Today’s Author Answers are from Michelle Gagnon, a former modern dancer, dog walker, bartender, freelance journalist, personal trainer, model, and Russian supper club performer. To the delight of her parents, she gave up all these occupations for an infinitely more stable and lucrative career as a crime fiction writer. Take it away, Michelle!
MG: The best description of the PERSEF0NE trilogy is that it’s “The Girl With The Dragon Tattoo meets The Bourne Identity.” I love that, and I think it does a great job of summing it up. The two main characters, Noa and Peter, spend the greater part of three books trying to outrun and outsmart and evil corporation; fortunately, they’re hackers, so they have an edge.
WN: What is your favorite writing advice?
MG: I meet a lot of writers who have written 50, or 100 pages of a book. And that’s precisely when a lot of them give up. Listening to them, I’ve figured out why: when they got to that point, they went back and started editing their work. Granted, everyone has a different process, but here’s my advice: don’t start editing AT ALL until the bones of the story are in place. I’m currently finishing the rough draft of my 12th novel; and when I say rough, believe me, it’s no exaggeration. The manuscript is riddled with typos, overwrought metaphors, and clunky dialogue. I accept that much of the time, I’m going to despise what’s appearing on the page. But I grit my teeth and keep going, because the rough draft is called that for a reason. It’s all about getting the bones of the story in place. Later, I’ll end up reworking it chapter by chapter, scene by scene; I make between 15-20 passes on every book I write.

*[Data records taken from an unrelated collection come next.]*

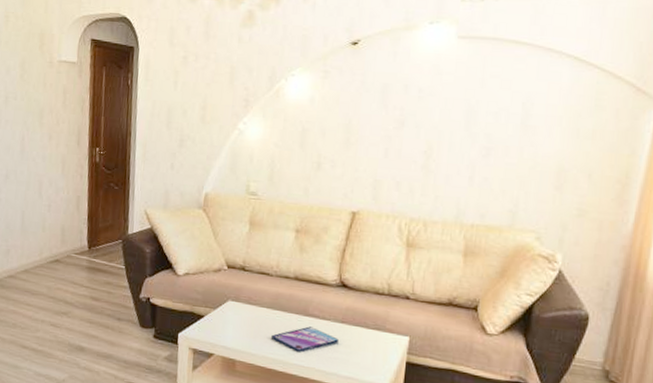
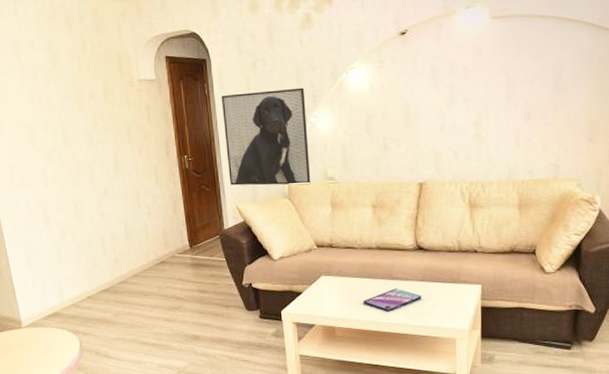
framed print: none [141,88,237,197] -> present [221,87,311,186]

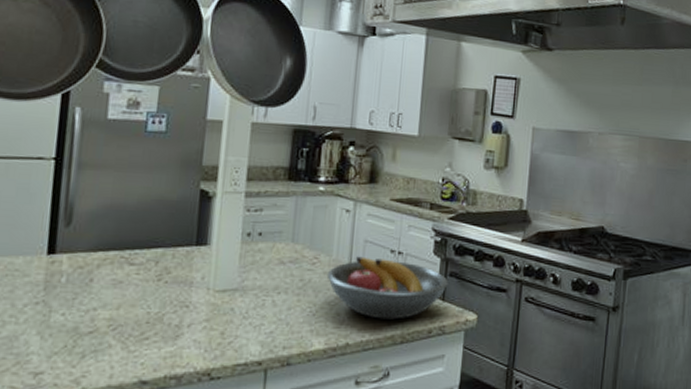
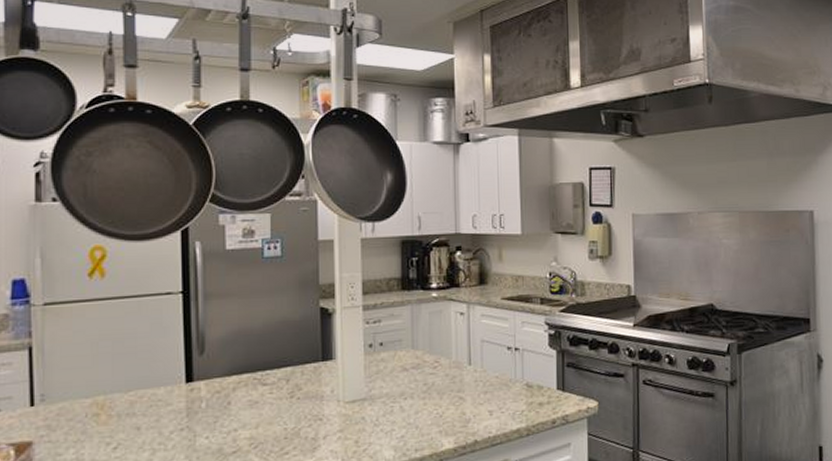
fruit bowl: present [326,256,448,320] -> none [449,356,566,415]

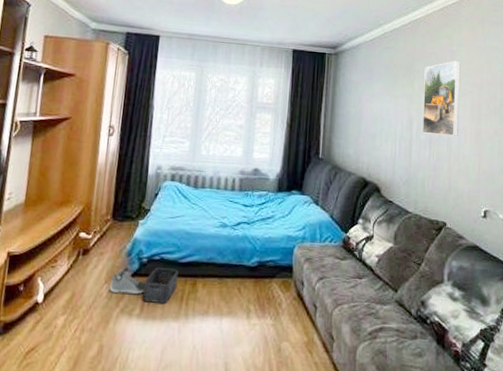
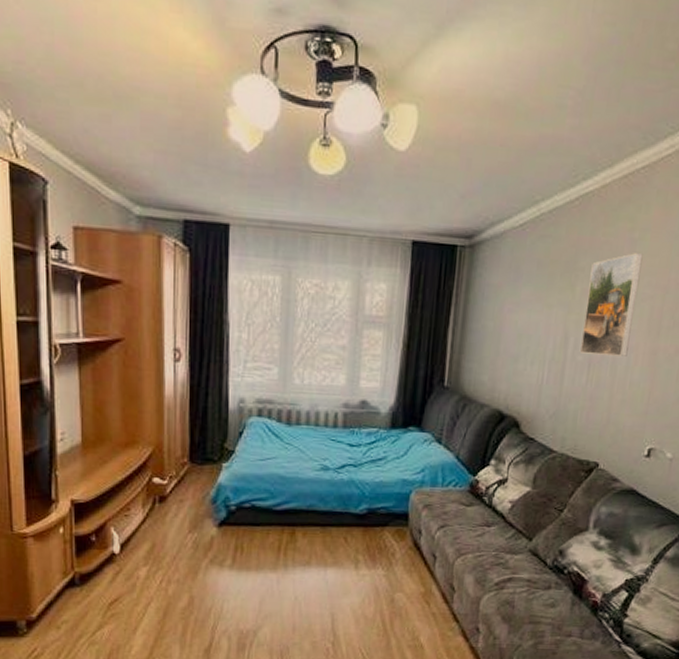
sneaker: present [109,267,145,295] -> none [194,516,235,545]
storage bin: present [142,268,179,303] -> none [233,516,274,554]

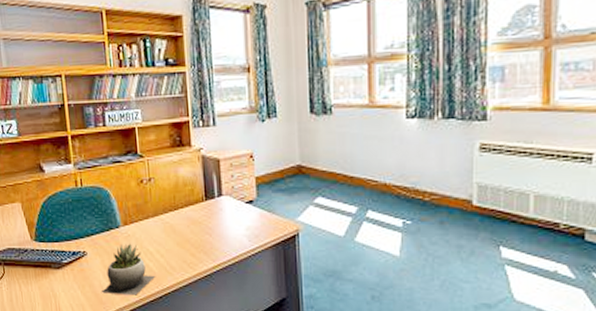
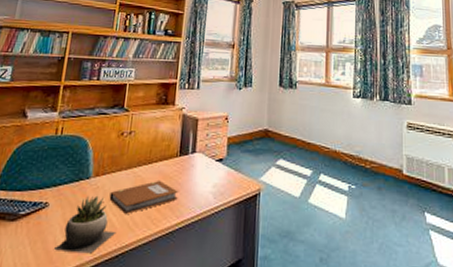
notebook: none [142,227,211,259] -> present [109,181,178,214]

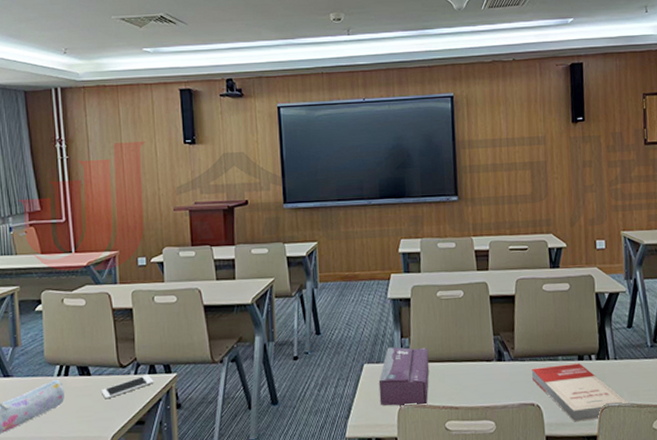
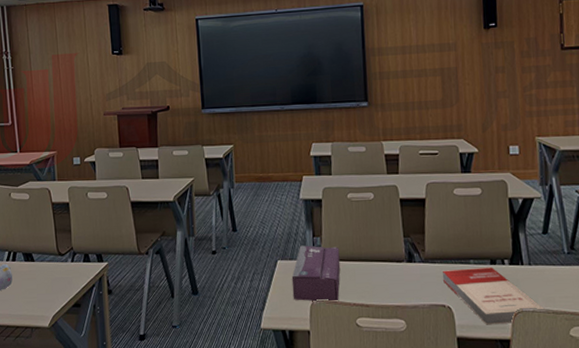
cell phone: present [102,375,154,399] -> none [44,263,88,283]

So there’s plenty of time to fine tune it later. The problem with editing as you go is that it’s a much slower process. I usually write 10 pages a day; during the editing process, I’m lucky to get through 3. So when a first time writer finally gets back to page 50, after perfecting those opening chapters, it’s daunting; like looking up at Everest, and realizing that you’ve barely reached base camp. Many, many people give up at that point. Avoid that by not stopping until you reach the end.
WN: When you aren’t writing, where are you most likely to be found?
MG: Dance class. In my 20s, I was a professional modern dancer in New York, and I still take class several times a week.
WN: The Nerds are very fond of thrillers. What’s it like from your side, to write for the YA set on topics that typical for thrillers?
MG: So much fun! The challenge for me, after writing an “adult” series, is that these kids aren’t FBI agents, cops, or ex-military; they don’t have guns, and need to really rely on their own wits to get themselves through. A big part of it for me was finding ways that teens could outsmart adults that were believable and that really worked in a thriller (like the scene where Noa runs into a high school to evade armed pursuers, knowing they’ll set metal detectors off and initiate a lockdown).
WN: This question isn’t very fair, but do you have a favorite series or character?
MG: It changes from week to week, honestly, depending on what I’m reading. But in terms of movies, I’m a Star Wars girl, hands down.